Il secondo orizzonte di risposte alla domanda cruciale con la quale si apre questo contributo (quale rapporto tra risparmio e ricchezza privata e ricchezza sociale costituita dall’istruzione pubblica) ho già provato a indicarlo lungo la riflessione di questi anni sull’autonomia scolastica ed è costituito dal rapporto possibile tra scuola autonoma e “terzo settore”, cioè con il mondo delle organizzazioni non profit (dalle fondazioni alle ONLUS, alla cooperazione e associazionismo). Rinvio a quelle elaborazioni per ogni approfondimento. Ricordo qui solamente che quello del “terzo settore” è un mondo che muove risorse economiche ingenti, e che la partecipazione a esso consente di attingere scambiare almeno parte di tali risorse, tenendo conto che rispetto al complesso di quelle mobilitate dal settore quelle destinate a servizi culturali e alla persona rappresentano una quota consistente. Il “Terzo Settore” ha comunque necessità di un intervento normativo di regolazione generale (per esempio sulle forme di rendicontazione) e di irrobustimento della attività della “authority” cui è affidato il controllo. Non mancano perciò rilievi critici su un uso “disinvolto” di alcune sue caratteristiche che andrebbero presidiate con fermezza (la proliferazione di onlus per esempio andrebbe accuratamente vagliata).
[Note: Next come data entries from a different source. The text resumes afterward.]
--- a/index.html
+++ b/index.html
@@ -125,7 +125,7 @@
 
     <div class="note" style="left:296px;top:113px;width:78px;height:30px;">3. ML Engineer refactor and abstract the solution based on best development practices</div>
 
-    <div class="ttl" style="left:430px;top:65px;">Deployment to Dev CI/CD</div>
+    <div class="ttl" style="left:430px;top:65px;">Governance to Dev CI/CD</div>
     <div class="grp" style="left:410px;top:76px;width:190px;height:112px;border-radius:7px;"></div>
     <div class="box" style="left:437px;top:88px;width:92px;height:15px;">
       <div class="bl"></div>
E tuttavia è un mondo di grande e interessante dinamica, che negli ultimi anni si è anche progressivamente affrancato dalle opzioni politiche e/o confessionali che lo avevano tradizionalmente contraddistinto e si è tendenzialmente affermato come potenziale espressione della autonomia della società civile e della sua capacità di auto organizzazione.
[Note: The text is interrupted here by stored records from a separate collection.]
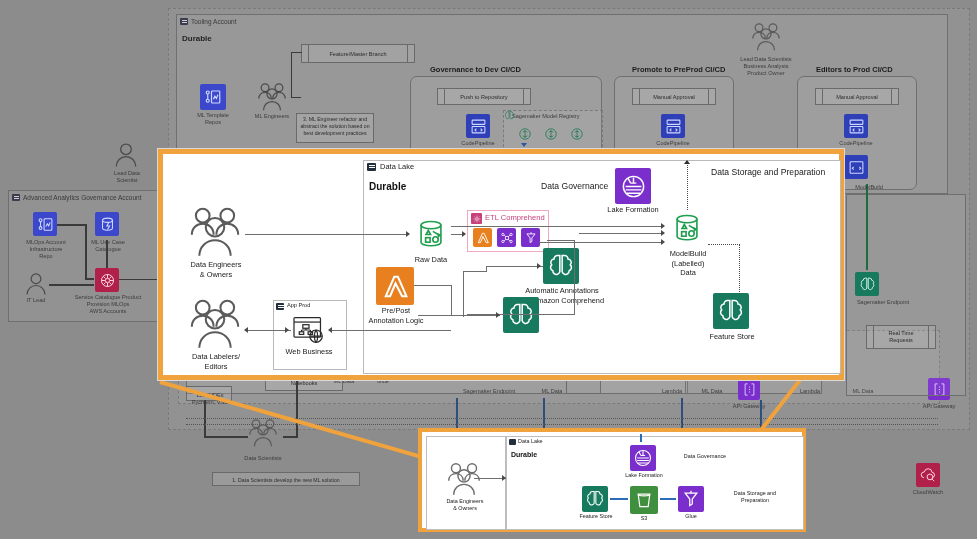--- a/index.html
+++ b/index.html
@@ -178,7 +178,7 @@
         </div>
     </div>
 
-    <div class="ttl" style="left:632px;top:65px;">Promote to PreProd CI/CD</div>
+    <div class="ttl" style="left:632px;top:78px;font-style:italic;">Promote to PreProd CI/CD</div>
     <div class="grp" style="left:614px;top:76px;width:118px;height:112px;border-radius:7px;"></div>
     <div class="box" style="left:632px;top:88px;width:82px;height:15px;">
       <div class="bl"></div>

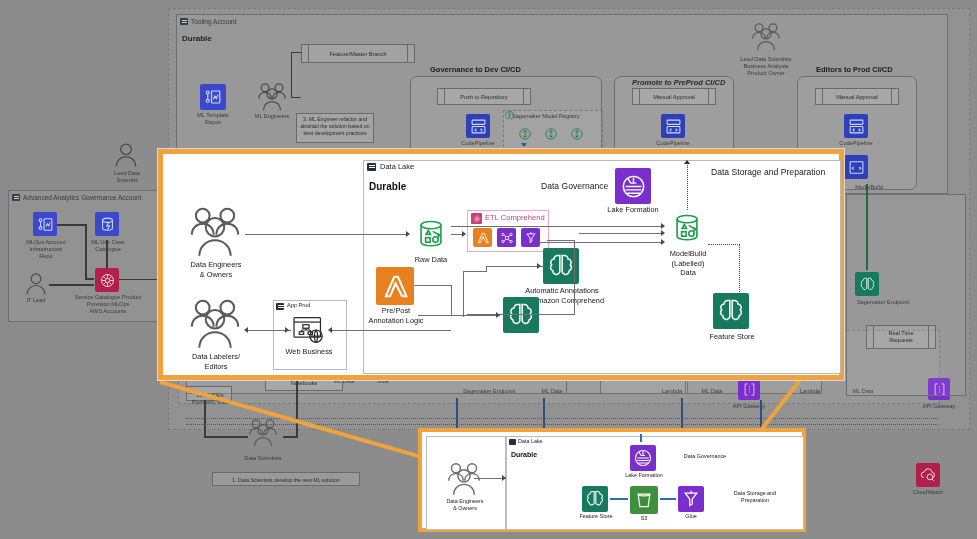--- a/index.html
+++ b/index.html
@@ -532,6 +532,9 @@
             </svg>
           </div>
       </div>
+      <div class="p-cap" style="left:300px;top:182px;width:118px;">Human Annotations
+Amazon Sagemaker
+Ground Truth</div>
 
       <div class="ic" style="left:505px;top:56px;width:38px;height:38px;background:none;">
         <div class="glyph">

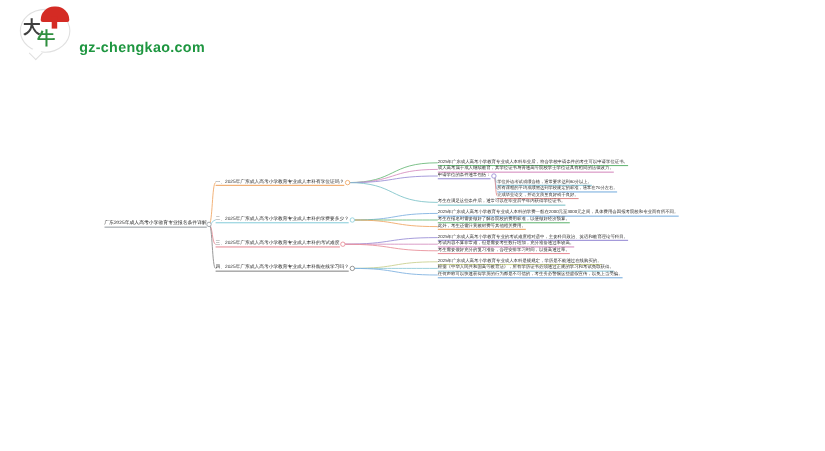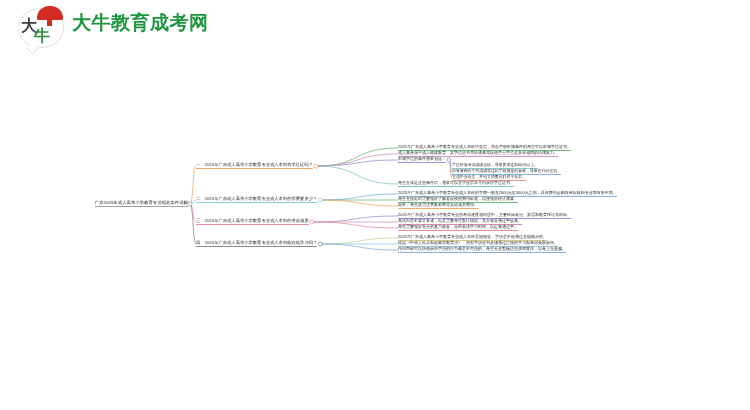--- a/index.html
+++ b/index.html
@@ -71,7 +71,6 @@
     <div class="cn1">大</div>
     <div class="cn2">牛</div>
   </div>
-  <div class="title">大牛教育成考网</div>
 </div>
 
 <div id="map">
La scuola autonoma, in quanto soggetto pubblico, può dare vita, singolarmente ma soprattutto in forma associata, a soggetti del terzo settore (dunque non “diventare” come vorrebbe qualcuno, ma “dare vita a…”), in quanto tali regolati dal Codice Civile, e in quanto tali offrire e usufruire di servizi che mobilitano risorse (ovviamente non profit). O anche, più semplicemente, in tale modo dando ordine e organizzazione e trasparenza alla varia attività di fund raising esercitata dalla iniziativa di singoli dirigenti o alla richiesta residuale di contributi diretti alle famiglie, con i quali si tenta di mettere rimedio alle ristrettezze del finanziamento del MIUR. (Valga come esempio la possibilità connessa di concorrere alla distribuzione del 5‰ nelle dichiarazioni dei redditi).
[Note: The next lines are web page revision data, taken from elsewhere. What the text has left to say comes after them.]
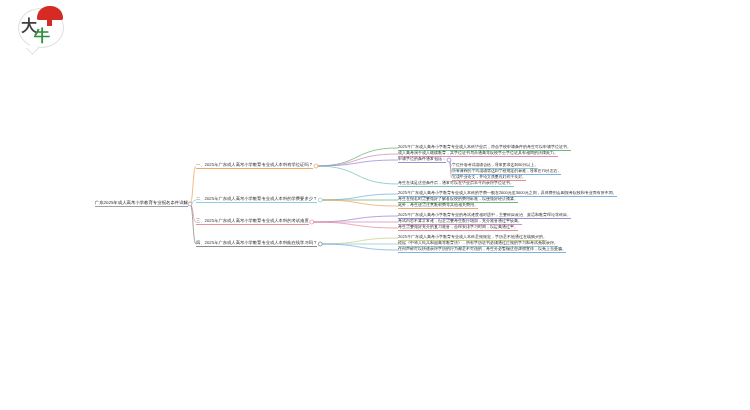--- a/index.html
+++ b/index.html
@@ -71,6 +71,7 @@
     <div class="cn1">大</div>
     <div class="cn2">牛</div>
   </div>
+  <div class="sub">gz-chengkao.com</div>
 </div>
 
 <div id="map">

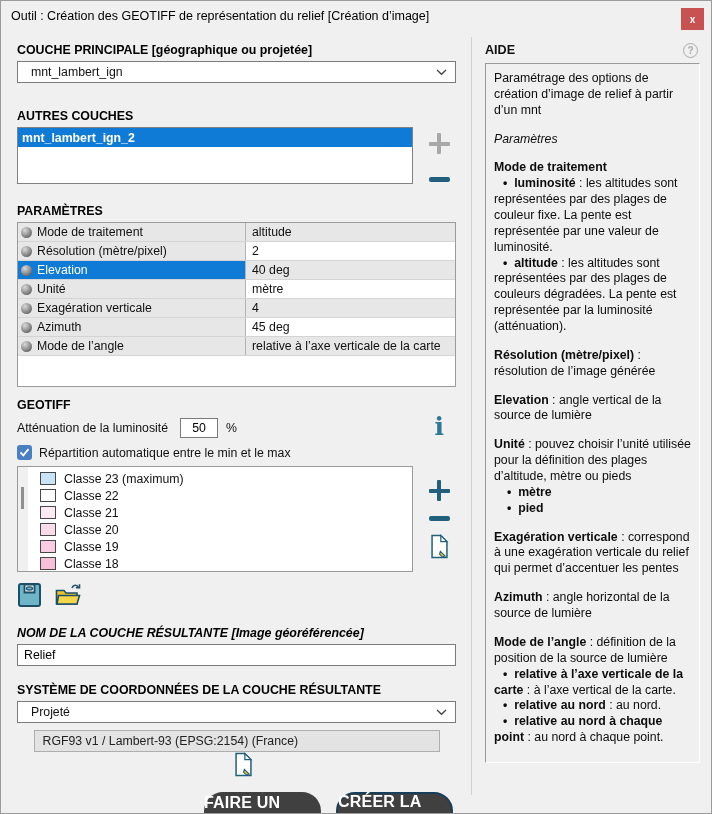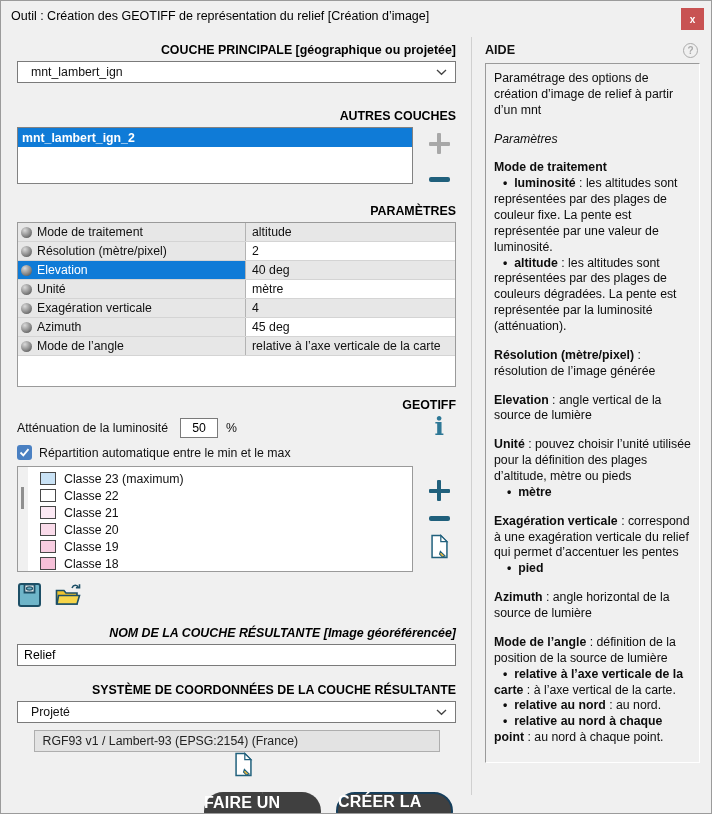--- a/index.html
+++ b/index.html
@@ -13,7 +13,7 @@
   .left{width:470px;padding:8px 15px 0 16px;box-sizing:border-box;position:relative;}
   .right{flex:1;padding:12px 11px 0 14px;box-sizing:border-box;}
 
-  .sec-label{font-weight:bold;font-size:12.4px;color:#000;text-align:right;}
+  .sec-label{font-weight:bold;font-size:12.4px;color:#000;}
   .mt4{margin-top:4px;} 
 
   .selectbox{height:22px;border:1px solid #7a7a7a;background:#fff;display:flex;align-items:center;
Come si intende è questo un approccio che, valorizzando l’autonomia, si colloca “dal lato della domanda” dunque con una strumentazione che fa leva sulla “molecolarità” della dinamica della società civile e non su una strumentazione di programmazione nazionale, come quella connessa al primo orizzonte descritto. Ciò che rende confinanti, almeno negli argomenti proposti, i due orizzonti descritti sono (almeno) due tratti comuni delle condizioni operative che animano i due orizzonti. In primo luogo la connessione tra un valore universale di cittadinanza (nel caso quello dell’istruzione) e un interesse soggettivo, che può essere quello del funzionamento della scuola dei “miei” figli, ma anche quello del rendimento economico complessivo dell’investimento stesso. Ciò che davvero rende virtuosa la dinamica propria della società civile è questa ricongiunzione. Ed è inutile qui ricordare che a presiedere a tale ricongiungimento di convenienza e valori dovrebbe essere la “politica” che trova in ciò la sua funzione più alta, ma anche il senso reale del compromesso di cui si nutre ogni politica reale. In secondo luogo entrambi gli orizzonti sono contraddistinti dalla essenziale esigenza di definire forme di Rendicontazione Sociale. Una parte del terzo settore (le Fondazioni) sono già vincolate per legge a tale condizione (Il Bilancio di Missione previsto dalla legge Ciampi). Ma è possibile ipotizzare che una tecnostruttura che gestisse per un “governo misto” (Stato, Regioni, Autonomia scolastica) un “prestito nazionale finalizzato e a lungo termine” per un progetto di investimenti nell’istruzione potrebbe/saprebbe dotarsi di una filosofia e degli strumenti della rendicontazione sociale. Del resto in questi anni tale filosofia si sta (lentamente) affermando, in non poche esperienze, insieme a suoi strumenti (non ancora codificati) nelle interpretazioni più coraggiose dell’autonomia scolastica (Franco De Anna “Autonomia scolastica e rendicontazione sociale”, Franco Angeli, 2005).